> _Document text_:
+--

In the 1950s, she devoted five years to the creation and casting of the bronze Bienville Monument, which stood outside the New Orleans train station on Loyola Avenue for many years. It now stands in a small park near the French Quarter, at the intersection of Decatur and Conti Streets. The monument portrays the first French governor and founder of New Orleans, a priest, and an Indian. Gregory spent two years in France supervising the casting of the monument.

Gregory was a professor and sculptor-in-residence for two decades at the St. Mary’s Dominican College in New Orleans, and was named professor emerita when she retired in 1976. During her years at Dominican, she created a series of aluminum and walnut panels tracing the life of Pope John XXIII at the Dominican College library. Other work of that era included a statue of St. Louis for the Archdiocese of New Orleans’ Notre Dame Seminary, and a statue of St. Fiacre in the garden of Christ Church Cathedral.

In 1962, she sculpted the monument to Henry Watkins Allen in Port Allen, Louisiana.

+--

> _What the task asks_: Pick up the passage on Gregory's sculpture career after its last sentence, about the 1962 monument to Henry Watkins Allen, and continue writing it.

> _Dataset excerpts_:
+--

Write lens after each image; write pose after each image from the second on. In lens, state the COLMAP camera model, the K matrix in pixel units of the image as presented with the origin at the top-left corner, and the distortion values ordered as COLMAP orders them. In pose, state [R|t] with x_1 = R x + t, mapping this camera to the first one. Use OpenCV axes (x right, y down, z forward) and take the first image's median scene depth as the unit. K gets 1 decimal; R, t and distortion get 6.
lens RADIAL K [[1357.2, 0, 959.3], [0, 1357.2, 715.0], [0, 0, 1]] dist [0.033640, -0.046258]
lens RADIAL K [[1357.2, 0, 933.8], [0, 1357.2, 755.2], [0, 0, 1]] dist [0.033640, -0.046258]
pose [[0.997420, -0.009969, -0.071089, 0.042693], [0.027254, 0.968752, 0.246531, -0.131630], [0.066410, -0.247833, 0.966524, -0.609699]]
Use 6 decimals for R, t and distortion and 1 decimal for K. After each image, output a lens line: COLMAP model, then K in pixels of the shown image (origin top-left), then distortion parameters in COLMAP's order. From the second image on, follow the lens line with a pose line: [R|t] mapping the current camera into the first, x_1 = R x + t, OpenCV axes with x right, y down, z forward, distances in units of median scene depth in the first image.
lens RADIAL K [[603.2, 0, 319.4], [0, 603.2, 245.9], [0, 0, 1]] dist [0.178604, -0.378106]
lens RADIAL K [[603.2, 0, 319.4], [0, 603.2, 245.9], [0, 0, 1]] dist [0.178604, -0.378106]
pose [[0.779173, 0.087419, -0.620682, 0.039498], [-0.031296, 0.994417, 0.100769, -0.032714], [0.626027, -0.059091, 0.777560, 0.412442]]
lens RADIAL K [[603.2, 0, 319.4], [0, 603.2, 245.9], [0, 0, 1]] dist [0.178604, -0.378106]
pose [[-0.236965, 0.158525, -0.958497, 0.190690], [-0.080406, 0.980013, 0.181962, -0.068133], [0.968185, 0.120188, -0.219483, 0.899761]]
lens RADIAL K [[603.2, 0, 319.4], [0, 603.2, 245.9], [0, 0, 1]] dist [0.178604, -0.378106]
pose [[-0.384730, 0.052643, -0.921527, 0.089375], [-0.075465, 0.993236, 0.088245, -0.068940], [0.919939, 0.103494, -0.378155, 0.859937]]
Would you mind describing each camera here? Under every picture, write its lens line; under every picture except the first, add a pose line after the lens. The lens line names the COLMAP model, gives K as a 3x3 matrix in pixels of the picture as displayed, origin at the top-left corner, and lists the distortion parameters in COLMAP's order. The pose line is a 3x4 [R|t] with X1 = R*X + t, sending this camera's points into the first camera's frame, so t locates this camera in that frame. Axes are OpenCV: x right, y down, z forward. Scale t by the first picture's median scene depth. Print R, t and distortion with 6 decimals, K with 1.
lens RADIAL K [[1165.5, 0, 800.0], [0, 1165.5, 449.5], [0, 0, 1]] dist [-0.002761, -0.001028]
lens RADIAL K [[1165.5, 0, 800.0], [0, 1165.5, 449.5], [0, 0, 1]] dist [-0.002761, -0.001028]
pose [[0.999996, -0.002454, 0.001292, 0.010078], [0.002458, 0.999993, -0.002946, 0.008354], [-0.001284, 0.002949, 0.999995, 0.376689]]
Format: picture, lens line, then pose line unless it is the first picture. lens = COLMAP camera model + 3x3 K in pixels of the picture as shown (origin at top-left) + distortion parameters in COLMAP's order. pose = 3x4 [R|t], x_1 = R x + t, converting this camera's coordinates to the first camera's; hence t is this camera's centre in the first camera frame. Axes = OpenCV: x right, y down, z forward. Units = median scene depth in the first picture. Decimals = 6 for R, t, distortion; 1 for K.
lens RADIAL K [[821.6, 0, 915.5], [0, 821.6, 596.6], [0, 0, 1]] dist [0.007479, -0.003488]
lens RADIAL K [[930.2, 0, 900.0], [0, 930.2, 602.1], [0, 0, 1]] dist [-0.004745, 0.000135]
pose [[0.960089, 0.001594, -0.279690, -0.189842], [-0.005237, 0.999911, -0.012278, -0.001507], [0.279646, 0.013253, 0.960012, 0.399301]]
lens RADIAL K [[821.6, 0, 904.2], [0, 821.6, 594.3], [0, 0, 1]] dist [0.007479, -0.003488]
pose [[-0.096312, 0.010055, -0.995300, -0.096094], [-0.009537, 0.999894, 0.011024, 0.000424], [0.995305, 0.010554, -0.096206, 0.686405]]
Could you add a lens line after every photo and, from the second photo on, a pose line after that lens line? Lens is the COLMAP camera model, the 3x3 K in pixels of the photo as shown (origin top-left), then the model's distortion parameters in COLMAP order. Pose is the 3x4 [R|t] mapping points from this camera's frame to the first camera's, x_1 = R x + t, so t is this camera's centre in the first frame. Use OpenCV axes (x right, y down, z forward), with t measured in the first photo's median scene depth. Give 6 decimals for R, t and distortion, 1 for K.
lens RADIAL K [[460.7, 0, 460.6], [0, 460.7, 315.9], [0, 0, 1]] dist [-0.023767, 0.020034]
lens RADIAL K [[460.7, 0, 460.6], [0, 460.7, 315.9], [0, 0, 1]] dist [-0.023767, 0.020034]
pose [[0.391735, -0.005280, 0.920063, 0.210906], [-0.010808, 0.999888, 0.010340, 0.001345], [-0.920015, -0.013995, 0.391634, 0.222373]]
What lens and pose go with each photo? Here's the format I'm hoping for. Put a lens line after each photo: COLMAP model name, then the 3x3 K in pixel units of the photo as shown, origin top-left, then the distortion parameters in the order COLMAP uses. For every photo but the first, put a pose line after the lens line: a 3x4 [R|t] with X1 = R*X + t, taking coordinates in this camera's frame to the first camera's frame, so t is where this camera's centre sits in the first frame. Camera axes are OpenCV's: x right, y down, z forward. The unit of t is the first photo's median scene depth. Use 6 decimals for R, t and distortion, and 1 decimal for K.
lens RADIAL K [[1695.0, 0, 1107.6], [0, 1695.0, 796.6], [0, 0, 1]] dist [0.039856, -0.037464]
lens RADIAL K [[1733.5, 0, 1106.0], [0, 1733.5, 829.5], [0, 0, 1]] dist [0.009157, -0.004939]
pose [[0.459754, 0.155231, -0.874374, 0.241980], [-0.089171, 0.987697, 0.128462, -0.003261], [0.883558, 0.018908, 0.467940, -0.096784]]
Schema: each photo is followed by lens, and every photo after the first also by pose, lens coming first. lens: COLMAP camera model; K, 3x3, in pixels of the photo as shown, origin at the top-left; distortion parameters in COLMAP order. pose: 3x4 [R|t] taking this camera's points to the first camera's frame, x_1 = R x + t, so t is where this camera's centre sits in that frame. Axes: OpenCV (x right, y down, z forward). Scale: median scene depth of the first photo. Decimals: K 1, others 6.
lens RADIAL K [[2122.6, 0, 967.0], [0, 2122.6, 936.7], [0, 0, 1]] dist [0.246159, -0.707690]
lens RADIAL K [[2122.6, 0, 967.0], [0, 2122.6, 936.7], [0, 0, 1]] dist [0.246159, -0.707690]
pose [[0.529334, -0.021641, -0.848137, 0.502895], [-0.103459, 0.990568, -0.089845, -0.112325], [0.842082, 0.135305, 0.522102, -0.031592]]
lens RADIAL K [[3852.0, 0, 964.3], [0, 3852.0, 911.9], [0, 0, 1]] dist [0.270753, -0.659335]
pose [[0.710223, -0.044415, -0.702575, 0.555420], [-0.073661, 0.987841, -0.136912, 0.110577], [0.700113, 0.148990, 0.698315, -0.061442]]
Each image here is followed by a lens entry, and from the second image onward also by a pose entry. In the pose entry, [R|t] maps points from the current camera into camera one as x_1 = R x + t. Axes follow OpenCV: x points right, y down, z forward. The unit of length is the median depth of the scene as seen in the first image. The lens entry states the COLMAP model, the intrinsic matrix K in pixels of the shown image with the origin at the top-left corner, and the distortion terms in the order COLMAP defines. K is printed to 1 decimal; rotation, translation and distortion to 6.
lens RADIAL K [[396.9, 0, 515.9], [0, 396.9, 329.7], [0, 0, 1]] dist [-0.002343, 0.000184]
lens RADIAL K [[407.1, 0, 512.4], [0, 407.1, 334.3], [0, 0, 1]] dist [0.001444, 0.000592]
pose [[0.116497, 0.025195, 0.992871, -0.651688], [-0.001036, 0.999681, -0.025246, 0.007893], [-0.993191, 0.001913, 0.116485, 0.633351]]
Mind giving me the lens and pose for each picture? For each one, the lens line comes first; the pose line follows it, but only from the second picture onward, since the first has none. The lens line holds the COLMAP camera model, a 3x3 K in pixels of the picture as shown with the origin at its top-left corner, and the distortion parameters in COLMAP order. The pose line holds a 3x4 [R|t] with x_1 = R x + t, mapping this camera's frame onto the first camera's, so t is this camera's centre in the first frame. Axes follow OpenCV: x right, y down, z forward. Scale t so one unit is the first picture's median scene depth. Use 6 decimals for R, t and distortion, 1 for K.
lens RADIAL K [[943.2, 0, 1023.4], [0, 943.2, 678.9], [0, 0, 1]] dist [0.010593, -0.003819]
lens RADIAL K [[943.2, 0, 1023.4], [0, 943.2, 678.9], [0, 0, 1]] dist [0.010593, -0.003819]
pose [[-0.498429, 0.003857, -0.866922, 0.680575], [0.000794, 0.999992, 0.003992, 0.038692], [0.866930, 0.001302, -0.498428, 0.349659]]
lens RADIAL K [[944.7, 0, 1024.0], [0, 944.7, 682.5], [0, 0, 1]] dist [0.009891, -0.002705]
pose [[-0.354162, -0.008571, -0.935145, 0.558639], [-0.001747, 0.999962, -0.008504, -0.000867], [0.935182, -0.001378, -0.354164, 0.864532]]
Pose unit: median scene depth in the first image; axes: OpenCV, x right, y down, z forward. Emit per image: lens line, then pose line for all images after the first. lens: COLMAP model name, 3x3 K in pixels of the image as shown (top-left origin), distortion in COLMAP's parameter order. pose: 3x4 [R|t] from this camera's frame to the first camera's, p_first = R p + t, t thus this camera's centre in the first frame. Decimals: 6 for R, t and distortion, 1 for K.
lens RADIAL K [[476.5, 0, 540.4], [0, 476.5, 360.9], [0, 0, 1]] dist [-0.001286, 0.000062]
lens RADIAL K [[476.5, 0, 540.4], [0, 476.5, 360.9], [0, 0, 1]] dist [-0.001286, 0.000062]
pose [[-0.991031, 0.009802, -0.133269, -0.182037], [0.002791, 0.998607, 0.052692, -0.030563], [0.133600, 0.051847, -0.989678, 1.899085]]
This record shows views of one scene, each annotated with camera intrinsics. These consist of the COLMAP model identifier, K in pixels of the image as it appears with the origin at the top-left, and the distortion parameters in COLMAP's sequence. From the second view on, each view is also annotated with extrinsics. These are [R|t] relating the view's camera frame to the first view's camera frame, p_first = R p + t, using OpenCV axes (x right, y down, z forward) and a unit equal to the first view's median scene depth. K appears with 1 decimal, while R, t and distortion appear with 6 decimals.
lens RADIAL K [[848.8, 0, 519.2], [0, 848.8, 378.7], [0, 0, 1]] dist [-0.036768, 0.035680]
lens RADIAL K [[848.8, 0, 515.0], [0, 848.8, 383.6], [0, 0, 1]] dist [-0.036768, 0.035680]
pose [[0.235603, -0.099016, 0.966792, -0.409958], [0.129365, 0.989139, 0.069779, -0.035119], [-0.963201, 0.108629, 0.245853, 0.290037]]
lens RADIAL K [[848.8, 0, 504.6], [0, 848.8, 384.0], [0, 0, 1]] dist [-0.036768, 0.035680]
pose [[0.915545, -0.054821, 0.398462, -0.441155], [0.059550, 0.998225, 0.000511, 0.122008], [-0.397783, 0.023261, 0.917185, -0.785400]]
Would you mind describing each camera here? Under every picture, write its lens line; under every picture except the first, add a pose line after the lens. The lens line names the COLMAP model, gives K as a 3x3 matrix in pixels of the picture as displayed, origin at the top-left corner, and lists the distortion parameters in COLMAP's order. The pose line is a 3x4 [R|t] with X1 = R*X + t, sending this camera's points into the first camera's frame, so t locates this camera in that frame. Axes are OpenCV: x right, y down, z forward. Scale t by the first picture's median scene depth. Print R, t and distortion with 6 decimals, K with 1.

+--

> _Output for this exercise_:
Gregory is often credited with being one of the few women sculptors of her era to complete three public monuments. Gregory’s Pine Street studio was a “meeting place for musicians, diplomats, distinguished guests from France, writers like close friend Thornton Wilder, and actors like Kirk Douglas, whose wedding reception was in her studio.”

In a statement written by Gregory in 1985 for her entry in Virginia Watson-Jones' survey book of Contemporary American Women Sculptors, Gregory explained: “In my portrait busts and monuments, I have attempted to maintain a strong tectonic quality while being primarily interested in portraying the sensitive, subtle quality of the individual.”

== Critic response ==

Writing in the catalogue for A Retrospective Exhibition, Angela Gregory, Newcomb 1925, and A Collection of the Works of Selina E. Bres Gregory, Newcomb, 1896, Tulane Professor James Lamantia wrote of Angela Gregory: “Eschewing the overbearing rush toward abstraction so characteristic of the second quarter of our century, she had consistently embraced the natural image. The strength of this key decision she molds with her own personality, carrying it beyond the obvious influence of Bourdelle.” Lamantia continues: “Her collaborations with architects can only be hinted at in a gallery display, yet are necessary to recognize in any assessment of her work since they represent an involvement inculcate in the broader objectives of the grand tradition.”

== Legacy ==

Gregory’s work has been exhibited at the Salon des Tuileries, at the National Gallery in Washington and the Metropolitan Museum of Art in New York. She is also represented in private collections and several museums.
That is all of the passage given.